Searching for Japanese Americans Incarcerated During World War II

Paul Kitagaki Jr.

9780991541812
152 pages
Cityfiles Press
Overview

For more than a decade, Paul Kitagaki Jr. has been reliving the incarceration of Japanese Americans during World War II.

More than 110,000 ethnic Japanese Americans were forcibly removed from their homes at the start of World War II and transported to desolate detention centers after President Franklin D. Roosevelt signed Executive Order 9066 in early 1942.

Paul Kitagaki’s parents and grandparents were part of that group, but they never talked about their experience. To better understand, Kitagaki tracked down the subjects of more than sixty photographs taken by Dorothea Lange, Ansel Adams and other photographers.

This book is a result of that work, which took Kitagaki on a ten-year pilgrimage around the country photographing survivors of camps.

Using black-and-white film and a large-format camera similar to the equipment of photographers in the 1940s, Kitagaki sought to mirror and complement photographs taken during World War II—while revealing the strength and perseverance of the subjects.

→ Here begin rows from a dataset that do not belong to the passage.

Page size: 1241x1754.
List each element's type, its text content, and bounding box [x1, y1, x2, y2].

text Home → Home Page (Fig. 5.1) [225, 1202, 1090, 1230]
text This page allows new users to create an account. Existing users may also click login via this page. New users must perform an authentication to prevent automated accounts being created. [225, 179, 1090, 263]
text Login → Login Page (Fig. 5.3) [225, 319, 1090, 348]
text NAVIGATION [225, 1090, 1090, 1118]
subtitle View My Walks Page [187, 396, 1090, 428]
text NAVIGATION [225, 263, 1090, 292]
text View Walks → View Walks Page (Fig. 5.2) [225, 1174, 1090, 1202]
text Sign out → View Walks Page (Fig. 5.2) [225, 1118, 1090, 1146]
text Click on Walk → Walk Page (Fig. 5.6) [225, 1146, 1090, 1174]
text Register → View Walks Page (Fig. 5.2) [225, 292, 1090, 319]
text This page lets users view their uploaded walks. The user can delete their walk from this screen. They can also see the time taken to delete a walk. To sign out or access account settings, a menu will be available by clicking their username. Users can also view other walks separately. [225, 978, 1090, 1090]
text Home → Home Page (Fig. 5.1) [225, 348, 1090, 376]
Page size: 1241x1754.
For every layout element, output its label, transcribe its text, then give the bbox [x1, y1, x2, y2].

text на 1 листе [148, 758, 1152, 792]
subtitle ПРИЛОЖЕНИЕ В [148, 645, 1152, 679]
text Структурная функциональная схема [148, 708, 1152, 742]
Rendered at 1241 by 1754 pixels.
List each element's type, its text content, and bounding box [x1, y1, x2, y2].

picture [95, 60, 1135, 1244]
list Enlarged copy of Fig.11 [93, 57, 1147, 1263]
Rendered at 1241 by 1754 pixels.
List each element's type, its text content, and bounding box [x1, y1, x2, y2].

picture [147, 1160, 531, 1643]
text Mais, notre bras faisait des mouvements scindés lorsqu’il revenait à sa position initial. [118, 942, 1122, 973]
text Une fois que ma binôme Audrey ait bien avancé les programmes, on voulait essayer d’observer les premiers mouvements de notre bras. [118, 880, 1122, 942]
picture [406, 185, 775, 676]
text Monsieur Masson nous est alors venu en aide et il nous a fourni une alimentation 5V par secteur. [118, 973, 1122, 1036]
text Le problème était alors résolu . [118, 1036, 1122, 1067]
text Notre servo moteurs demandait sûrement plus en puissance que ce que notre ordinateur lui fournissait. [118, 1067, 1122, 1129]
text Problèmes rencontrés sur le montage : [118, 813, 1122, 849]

He photographed and interviewed the subjects or their children to discover who was in the pictures. Some wanted to forget; some wanted to remember. Some lost everything; some found new direction. He heard stories about heroic soldiers and those unwilling to fight for a country that put them behind barbed wire. Each person has something to say. Each adds their unique personal history. They all are determined to make sure it never happens again.

Author Bio
Paul Kitagaki Jr. has been published in news outlets worldwide, including National Geographic, Time, Smithsonian and Sports Illustrated. His powerful images are published daily in The Sacramento Bee. During his career, he has photographed the Olympics, the World Series and Super Bowls. He covered national and international stories from Vietnam to Iraq. He was a staff member of The San Jose (California) Mercury News, which won a Pulitzer Prize in 1990 for general news reporting. In 2015, he created Gambatte! Legacy of an Enduring Spirit: Triumphing Over Adversity, a national traveling exhibition. This book expands the project to include Kitagaki’s story and more photographs.


Dorothea Lange took many of the original photographs in this book. One of the most accomplished documentary photographers of the 20th century, she documented the first stage of the incarceration of Japanese Americans during World War II.